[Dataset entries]
▶

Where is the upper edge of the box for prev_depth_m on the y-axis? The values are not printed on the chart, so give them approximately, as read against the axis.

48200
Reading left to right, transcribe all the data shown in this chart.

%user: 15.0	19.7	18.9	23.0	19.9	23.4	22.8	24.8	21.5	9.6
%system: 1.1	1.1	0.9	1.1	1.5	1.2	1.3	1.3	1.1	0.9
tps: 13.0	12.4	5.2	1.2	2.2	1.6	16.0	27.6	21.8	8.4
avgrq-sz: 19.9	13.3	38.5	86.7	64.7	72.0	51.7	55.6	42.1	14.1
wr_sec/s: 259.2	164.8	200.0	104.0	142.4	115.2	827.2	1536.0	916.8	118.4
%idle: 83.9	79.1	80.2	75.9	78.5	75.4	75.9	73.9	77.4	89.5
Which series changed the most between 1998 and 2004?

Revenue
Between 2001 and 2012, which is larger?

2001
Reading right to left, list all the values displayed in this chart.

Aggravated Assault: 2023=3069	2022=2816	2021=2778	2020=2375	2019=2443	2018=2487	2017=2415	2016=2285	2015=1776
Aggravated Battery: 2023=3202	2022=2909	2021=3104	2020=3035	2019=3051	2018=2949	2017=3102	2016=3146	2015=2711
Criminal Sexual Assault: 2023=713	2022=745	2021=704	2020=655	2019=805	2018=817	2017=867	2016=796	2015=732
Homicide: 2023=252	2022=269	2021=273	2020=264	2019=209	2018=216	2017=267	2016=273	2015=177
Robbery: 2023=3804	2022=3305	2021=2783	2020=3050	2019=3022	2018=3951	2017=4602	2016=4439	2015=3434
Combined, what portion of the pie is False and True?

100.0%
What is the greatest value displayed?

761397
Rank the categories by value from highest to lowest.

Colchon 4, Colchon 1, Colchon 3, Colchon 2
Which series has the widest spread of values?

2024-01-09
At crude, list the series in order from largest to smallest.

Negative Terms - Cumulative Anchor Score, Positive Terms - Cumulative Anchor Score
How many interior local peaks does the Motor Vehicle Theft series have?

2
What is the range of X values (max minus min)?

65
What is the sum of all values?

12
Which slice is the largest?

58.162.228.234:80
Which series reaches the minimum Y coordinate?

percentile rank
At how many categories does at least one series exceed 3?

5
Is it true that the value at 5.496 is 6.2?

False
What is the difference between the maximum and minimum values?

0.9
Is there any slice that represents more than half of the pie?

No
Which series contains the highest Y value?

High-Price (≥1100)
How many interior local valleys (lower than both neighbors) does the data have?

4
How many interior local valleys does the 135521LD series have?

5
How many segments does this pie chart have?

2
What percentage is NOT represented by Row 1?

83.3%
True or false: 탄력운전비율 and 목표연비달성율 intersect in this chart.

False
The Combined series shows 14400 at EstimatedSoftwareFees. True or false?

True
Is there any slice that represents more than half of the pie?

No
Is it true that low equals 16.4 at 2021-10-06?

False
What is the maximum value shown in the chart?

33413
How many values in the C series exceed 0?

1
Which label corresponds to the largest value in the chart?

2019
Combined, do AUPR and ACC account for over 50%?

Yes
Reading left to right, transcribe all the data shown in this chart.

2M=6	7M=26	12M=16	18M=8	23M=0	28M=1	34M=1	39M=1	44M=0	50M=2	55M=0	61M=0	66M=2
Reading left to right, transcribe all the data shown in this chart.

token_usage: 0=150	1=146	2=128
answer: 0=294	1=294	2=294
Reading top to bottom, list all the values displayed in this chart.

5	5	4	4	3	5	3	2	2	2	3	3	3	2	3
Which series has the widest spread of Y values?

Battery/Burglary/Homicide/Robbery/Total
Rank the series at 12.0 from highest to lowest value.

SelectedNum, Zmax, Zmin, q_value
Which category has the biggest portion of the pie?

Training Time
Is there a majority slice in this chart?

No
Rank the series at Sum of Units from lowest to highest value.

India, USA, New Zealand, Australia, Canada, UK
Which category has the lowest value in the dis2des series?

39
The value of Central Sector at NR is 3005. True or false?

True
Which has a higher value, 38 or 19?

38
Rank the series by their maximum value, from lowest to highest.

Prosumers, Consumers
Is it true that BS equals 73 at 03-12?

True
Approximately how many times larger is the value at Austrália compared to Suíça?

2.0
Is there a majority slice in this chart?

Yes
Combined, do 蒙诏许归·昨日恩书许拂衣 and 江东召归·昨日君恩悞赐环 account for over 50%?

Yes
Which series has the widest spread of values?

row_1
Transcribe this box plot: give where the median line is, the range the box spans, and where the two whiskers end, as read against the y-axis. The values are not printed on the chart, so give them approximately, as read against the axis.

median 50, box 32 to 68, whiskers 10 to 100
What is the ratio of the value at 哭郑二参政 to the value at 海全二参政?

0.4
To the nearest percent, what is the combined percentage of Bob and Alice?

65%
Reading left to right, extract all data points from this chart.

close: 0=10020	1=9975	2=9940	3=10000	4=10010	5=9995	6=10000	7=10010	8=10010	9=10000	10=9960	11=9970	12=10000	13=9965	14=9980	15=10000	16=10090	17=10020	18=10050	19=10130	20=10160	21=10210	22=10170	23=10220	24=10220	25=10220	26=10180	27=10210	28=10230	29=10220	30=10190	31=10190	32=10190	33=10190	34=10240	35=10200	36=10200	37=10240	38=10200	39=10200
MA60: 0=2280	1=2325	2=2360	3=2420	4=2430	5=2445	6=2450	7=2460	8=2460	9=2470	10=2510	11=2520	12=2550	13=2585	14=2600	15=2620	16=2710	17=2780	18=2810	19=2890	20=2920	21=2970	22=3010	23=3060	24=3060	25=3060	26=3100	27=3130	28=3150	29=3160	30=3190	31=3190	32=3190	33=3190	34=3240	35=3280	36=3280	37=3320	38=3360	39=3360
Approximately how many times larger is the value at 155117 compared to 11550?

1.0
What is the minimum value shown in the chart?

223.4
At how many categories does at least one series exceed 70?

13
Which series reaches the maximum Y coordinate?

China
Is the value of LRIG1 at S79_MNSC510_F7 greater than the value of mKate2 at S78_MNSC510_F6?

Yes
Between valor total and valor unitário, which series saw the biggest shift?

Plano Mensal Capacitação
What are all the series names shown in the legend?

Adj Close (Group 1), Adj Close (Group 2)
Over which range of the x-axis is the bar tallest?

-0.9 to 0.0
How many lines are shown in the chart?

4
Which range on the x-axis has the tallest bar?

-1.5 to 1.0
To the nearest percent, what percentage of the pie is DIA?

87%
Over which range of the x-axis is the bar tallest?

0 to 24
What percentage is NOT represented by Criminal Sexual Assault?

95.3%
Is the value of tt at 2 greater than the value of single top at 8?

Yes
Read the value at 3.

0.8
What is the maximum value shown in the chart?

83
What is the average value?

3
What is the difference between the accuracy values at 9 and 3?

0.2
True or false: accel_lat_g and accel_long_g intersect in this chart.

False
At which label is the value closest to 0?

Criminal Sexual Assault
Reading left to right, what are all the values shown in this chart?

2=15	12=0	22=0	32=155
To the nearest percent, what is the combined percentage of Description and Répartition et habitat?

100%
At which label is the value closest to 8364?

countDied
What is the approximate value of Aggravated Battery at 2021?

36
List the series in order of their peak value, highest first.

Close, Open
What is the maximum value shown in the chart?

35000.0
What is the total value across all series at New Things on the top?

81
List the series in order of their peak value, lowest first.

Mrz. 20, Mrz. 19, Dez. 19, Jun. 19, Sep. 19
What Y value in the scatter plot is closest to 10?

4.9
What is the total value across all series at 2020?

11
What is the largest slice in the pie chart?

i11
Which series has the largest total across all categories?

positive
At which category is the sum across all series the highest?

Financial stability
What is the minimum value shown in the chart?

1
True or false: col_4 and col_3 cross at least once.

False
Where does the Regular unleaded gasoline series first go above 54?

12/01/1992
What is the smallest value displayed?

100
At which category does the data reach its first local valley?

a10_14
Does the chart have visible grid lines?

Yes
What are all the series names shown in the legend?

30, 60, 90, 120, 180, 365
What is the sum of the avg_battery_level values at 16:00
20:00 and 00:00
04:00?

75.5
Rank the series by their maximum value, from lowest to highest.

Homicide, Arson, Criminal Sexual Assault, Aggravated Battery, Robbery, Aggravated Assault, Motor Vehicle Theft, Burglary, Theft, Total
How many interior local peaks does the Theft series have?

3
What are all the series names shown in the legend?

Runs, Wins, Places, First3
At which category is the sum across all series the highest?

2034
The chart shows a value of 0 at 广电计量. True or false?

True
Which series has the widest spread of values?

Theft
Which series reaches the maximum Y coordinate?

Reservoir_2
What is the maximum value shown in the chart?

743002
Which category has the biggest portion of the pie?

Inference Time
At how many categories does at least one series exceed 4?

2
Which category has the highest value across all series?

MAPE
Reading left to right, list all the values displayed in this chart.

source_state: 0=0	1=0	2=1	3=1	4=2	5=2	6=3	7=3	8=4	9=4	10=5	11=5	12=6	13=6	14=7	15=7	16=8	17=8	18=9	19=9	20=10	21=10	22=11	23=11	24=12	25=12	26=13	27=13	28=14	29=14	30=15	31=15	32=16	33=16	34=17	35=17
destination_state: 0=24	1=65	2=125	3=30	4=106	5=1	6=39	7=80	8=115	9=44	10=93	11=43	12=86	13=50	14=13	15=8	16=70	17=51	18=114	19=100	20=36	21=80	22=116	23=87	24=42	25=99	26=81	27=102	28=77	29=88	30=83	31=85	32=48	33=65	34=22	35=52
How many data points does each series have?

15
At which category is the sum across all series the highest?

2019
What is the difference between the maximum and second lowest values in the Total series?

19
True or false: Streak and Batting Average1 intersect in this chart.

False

◀

» **What this task involves**: Starting at the line that contains "-1.5 to 1.0" and stopping after the line that contains "What is the average value?", write those lines out again, swapping "maximum" for "highest" and leaving everything else unchanged.

» **Reply to the exercise**:
-1.5 to 1.0
To the nearest percent, what percentage of the pie is DIA?

87%
Over which range of the x-axis is the bar tallest?

0 to 24
What percentage is NOT represented by Criminal Sexual Assault?

95.3%
Is the value of tt at 2 greater than the value of single top at 8?

Yes
Read the value at 3.

0.8
What is the highest value shown in the chart?

83
What is the average value?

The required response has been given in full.